Translating images into data
Torkel Brismar researches how X-ray and other medical images can be translated into quantitative data for use in the assessment of diseases such as cancer and osteoporosis as an aid for doctors in their decision-making.
What are you researching?
“I’m a radiologist and am researching new, improved X-ray and MR methods. My main interest is in developing new metrics, or quantitative radiology as it’s called. The images often contain more information than is conveyed to doctors today and if this can be condensed into simple numerical measurements it could help them to assess degrees of morbidity, malignancies, and prognoses and to choose appropriate treatments. At first, my research focused on measuring osteoporosis, and we have shown that it would be simple to screen for the disease in connection, for example, with mammography.”
What areas have you extended your research to?

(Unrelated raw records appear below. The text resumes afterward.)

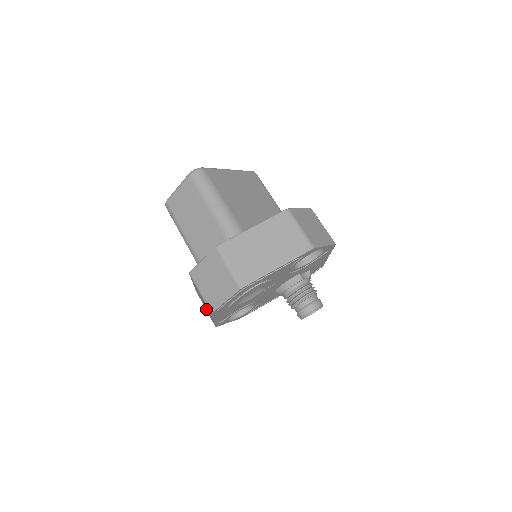
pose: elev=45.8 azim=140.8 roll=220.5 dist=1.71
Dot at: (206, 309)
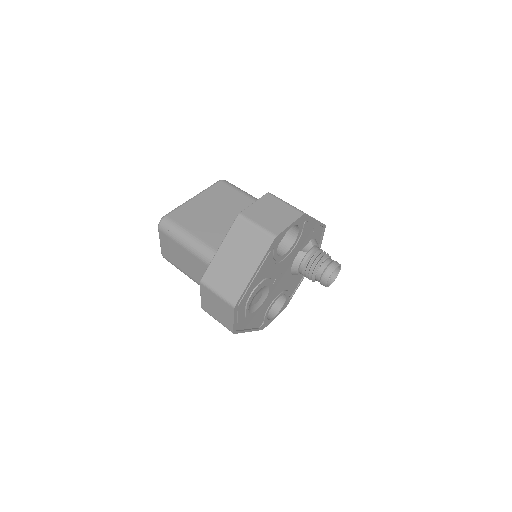
Dot at: occluded
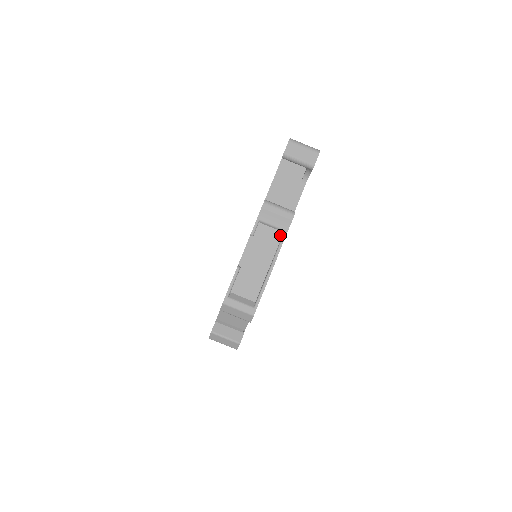
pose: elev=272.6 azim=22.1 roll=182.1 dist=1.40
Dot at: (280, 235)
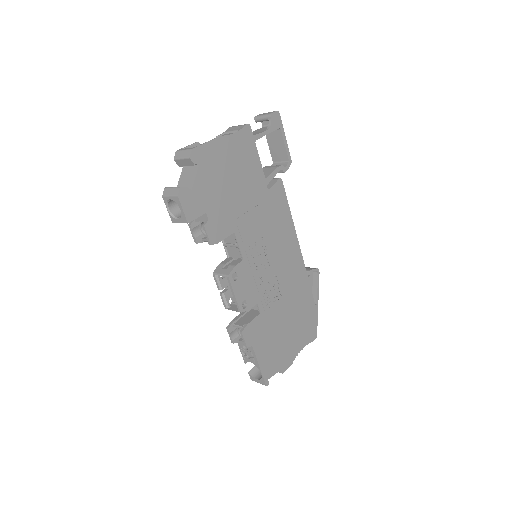
Dot at: (235, 133)
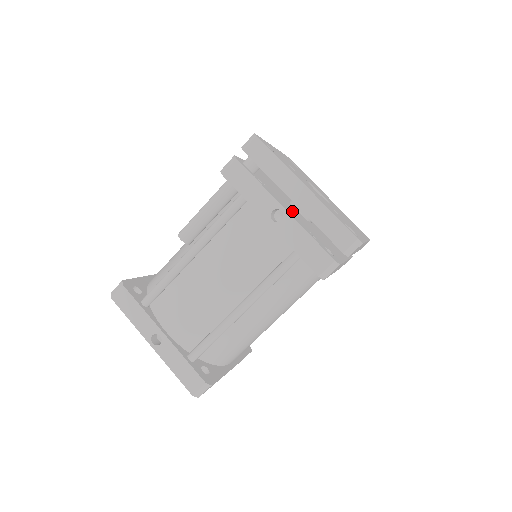
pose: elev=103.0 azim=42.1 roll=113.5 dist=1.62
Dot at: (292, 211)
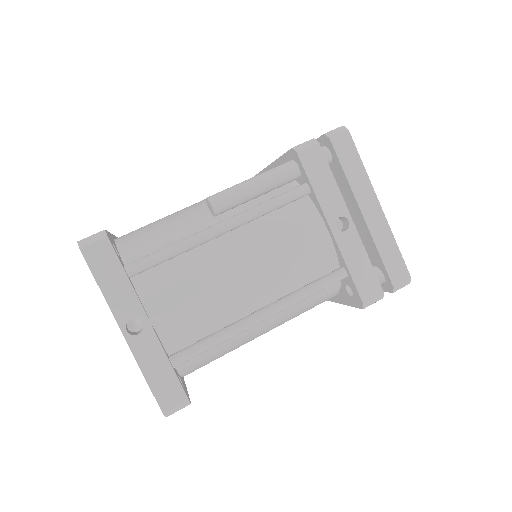
Dot at: occluded
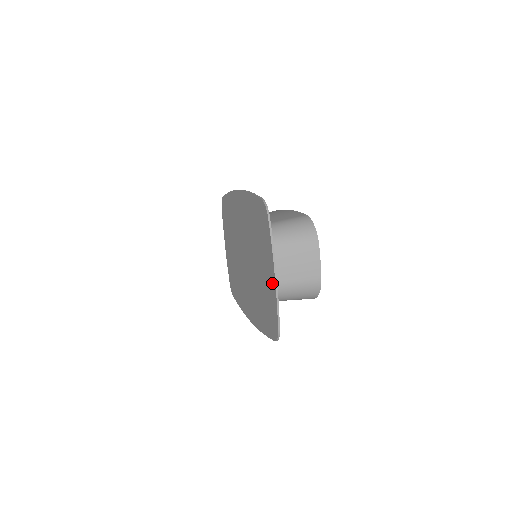
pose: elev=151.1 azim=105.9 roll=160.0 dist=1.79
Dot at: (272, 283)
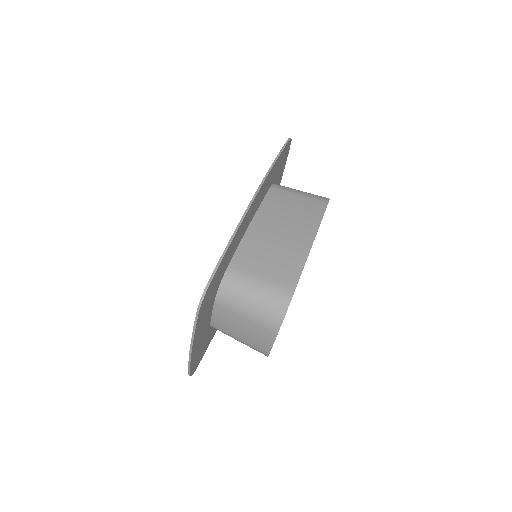
Dot at: occluded
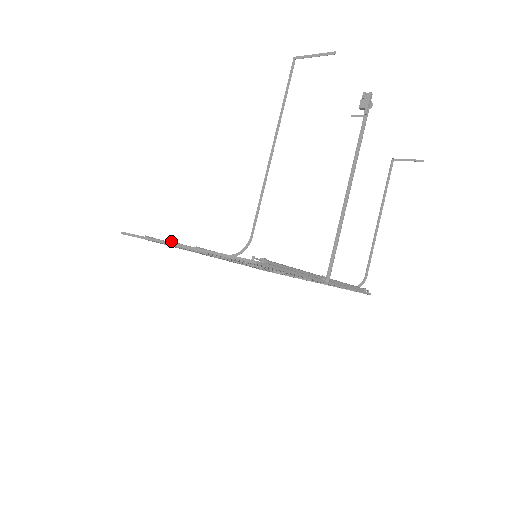
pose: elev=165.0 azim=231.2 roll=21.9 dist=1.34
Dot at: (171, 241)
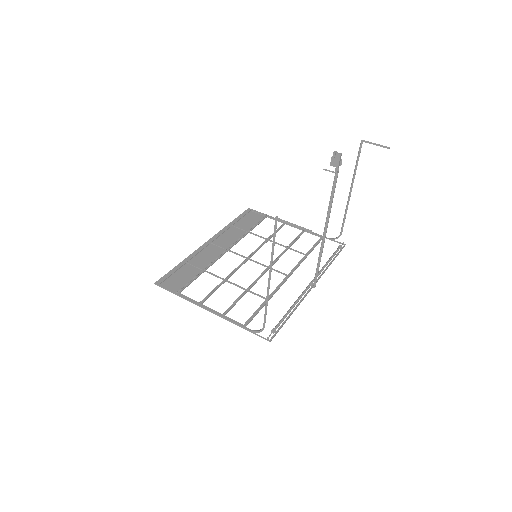
Dot at: (200, 302)
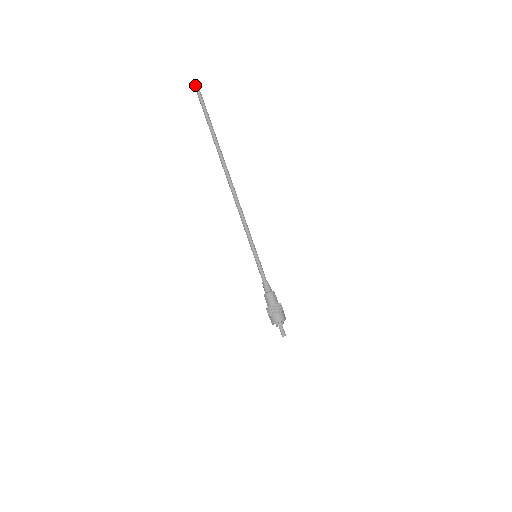
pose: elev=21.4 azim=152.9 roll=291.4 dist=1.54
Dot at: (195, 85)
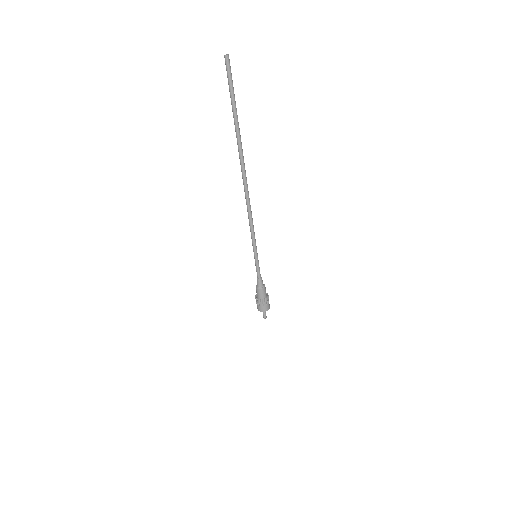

“We are collaborating a great deal now with renal medicine, in part to develop metrics to identify patients whose impaired kidney function is damaging their heart and blood vessels. Another line of research involves assessing how much of the liver can be surgically removed in cases of cancer without the patient suffering liver failure. We’re also developing new types of digital image analysis to enable us to read from radiographs how aggressive a tumour is, for instance.
We’re also running several projects involving contrasting agents for imaging, including doses that produce the best quality image. Currently, contrasting agent doses are determined by bodyweight, which isn’t optimal. We’re examining whether measures of heart capacity and the fat/muscle ratio can be used to im- prove dosage determination. We’re also evaluating a new MR contrasting agent for patients with impaired kidney function, something that the market is currently lacking.”
What will be your next step?
“We’ve just begun our first project, in which we’ll be training an AI system to assess radiographic data. The idea is that it will learn from a large bank of computed tomographs to identify patients at a high risk of hip-joint fracture. Machine learning is superior to humans when it comes to weighing up multiple variables, so this is a vital step in our research.”
About Torkel Brismar
Professor of Medical Radiology at the Department of Clinical Science, Intervention and Technology
Torkel Brismar was born in Stockholm in 1970 and studied at KI, earning his medical degree in 1995. He obtained his MD licence in 1999 and his PhD at KI that same year. In the spring of 1999 he did his postdoc research at the University of California San Francisco, USA.
Torkel Brismar was made docent in 2006 and has been engaged at KI as senior lecturer, researcher, and adjunct professor. As a clinician, he has worked throughout at Karolinska University Hospital, where he is currently radiology specialist, consultant, and head of clinical trials at the radiology clinic.
Torkel Brismar was appointed Professor of Medical Radiology at Karolinska Institutet on 1 February 2021.